Beware of the nuances of email
Last week I met my boss face-to-face for the first time. I've been working with him for more than two years — via phone and e-mail. I had never seen him, but I had a general idea of what he looked like because over time he had tossed me clues about his appearance. At least I thought he had.
I spend a lot of time writing about appearance and its impact on career success. I've been known to say things like: People judge you in the first three seconds they see you; good-looking people make more money than unattractive people; going to the gym regularly improves your chances of success. Invariably, in response to such columns, my boss will send me a self-deprecating e-mail. He's a funny guy, and to his credit, his e-mails about his looks are usually funny. For example, in reference to the column about good-looking people getting raises, he wrote: “Now I understand why I am making peanuts.”

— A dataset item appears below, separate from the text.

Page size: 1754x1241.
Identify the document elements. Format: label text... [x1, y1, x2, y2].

Or something like that. It is not a direct quote because I didn't save his emails. In fact, based on the messages he sent to me, I thought I would be getting a new boss shortly because he implied he was so incredibly obese that he might die of a heart attack any day. My mental image of him grew more extreme with the arrival of each successive e-mail.
By the time I met my boss at the airport last week, I had begun to envision him as so enormous that he needed a special chair. So you can imagine my surprise when I found myself greeting someone who is physically fit and (it turns out) plays tennis regularly. Clearly, he's not obese, he's just funny. He was sending humorous e-mails that I was misreading. This is what happens in e-mail relationships: People create pictures based on their best guesses. (Or their most desperate guesses. If I was thinking of dating my editor, perhaps I would have imagined him as really good looking.)
The lesson here? Be careful what you write about yourself to someone who never sees you. This goes beyond discussing your looks. For example, suppose you're an over-achiever, but you make jokes about slacking off. Your recipient doesn't know that you work your tail off and you're only being self-deprecating. There's a fine line between being self-deprecating and being revealing, and it isn't visible in e-mail.
As soon as I realized that I had been misreading my editor's e-mails, I started discovering other e-mail nuance problems.
My brother, an investment banker, is working on a large client's overseas business deal that's been widely publicized in the business press. He received a message with the subject line, URGENT!!, from a staff administrator. So he opened it nervously, thinking the deal had collapsed. It turned out that the administrator needed to know how much of his American Express bill would be charged to this particular client.
Now this company is so large it could pay every AMEX customer's bill for several months without severely impacting its bottom line. Obviously, the client wasn't worried about my brother's charges. And my brother wasn't in trouble. But by using the URGENT!! subject line, the administrator inadvertently tipped every one off that she was in trouble for not getting this information sooner. A more astute way for her to address her problem would have been to say in her e-mail, “Please get back to me with this information by the end of the day today.”
Inappropriate e-mail addresses comprise another harmful nuance category. The address billandmary@aol.com is ridiculous in business. Only use a joint address for business correspondence if you and your spouse/partner are applying for a job you'll do together. College career advisor Julia Overton-Healy of Mansfield, Pa., [what college, why mention her out of the blue?] has seen it all: keggerboy and even youwantapieceofme. Surely if you are reading this column you are beyond keggerboy. But analyze your e-mail address critically, paying heed to both sides of the @: bill@keggerboy.com is not an improvement over keggerboy@aol.com. .
E-mail nuances can betray you in the halls of corporate America as easily as verbal nuances. They can turn otherwise well crafted communications into undermining menaces. Even worse, your seemingly clever e-mails may become a company joke and end up serving as fodder for columns like mine.